Exercise aim – Filter the listing so that only lines with the word "SQUARE" remain.

Dataset excerpts –
------------------------------------------------------------

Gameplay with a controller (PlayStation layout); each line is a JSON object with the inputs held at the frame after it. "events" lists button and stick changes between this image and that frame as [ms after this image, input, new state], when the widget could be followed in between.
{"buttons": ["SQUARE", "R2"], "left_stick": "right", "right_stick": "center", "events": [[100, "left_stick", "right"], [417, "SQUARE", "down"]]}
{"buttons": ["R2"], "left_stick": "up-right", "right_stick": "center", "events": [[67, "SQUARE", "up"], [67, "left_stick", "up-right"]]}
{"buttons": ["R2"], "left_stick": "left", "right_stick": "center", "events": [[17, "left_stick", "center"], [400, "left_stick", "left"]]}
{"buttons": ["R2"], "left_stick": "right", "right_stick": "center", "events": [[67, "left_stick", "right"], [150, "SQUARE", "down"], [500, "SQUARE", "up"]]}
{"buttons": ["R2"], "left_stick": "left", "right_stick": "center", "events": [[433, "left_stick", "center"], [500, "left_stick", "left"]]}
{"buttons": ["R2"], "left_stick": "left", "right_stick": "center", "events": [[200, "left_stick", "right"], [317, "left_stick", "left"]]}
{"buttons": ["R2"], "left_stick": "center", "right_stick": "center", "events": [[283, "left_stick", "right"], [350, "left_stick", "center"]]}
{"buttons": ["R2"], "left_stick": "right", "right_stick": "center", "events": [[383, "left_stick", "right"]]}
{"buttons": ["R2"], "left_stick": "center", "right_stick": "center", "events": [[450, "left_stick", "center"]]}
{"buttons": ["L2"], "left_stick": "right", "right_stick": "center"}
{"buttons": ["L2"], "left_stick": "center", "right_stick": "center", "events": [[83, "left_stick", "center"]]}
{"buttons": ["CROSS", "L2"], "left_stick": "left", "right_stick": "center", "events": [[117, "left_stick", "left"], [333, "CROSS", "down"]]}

------------------------------------------------------------

Exercise result –
{"buttons": ["SQUARE", "R2"], "left_stick": "right", "right_stick": "center", "events": [[100, "left_stick", "right"], [417, "SQUARE", "down"]]}
{"buttons": ["R2"], "left_stick": "up-right", "right_stick": "center", "events": [[67, "SQUARE", "up"], [67, "left_stick", "up-right"]]}
{"buttons": ["R2"], "left_stick": "right", "right_stick": "center", "events": [[67, "left_stick", "right"], [150, "SQUARE", "down"], [500, "SQUARE", "up"]]}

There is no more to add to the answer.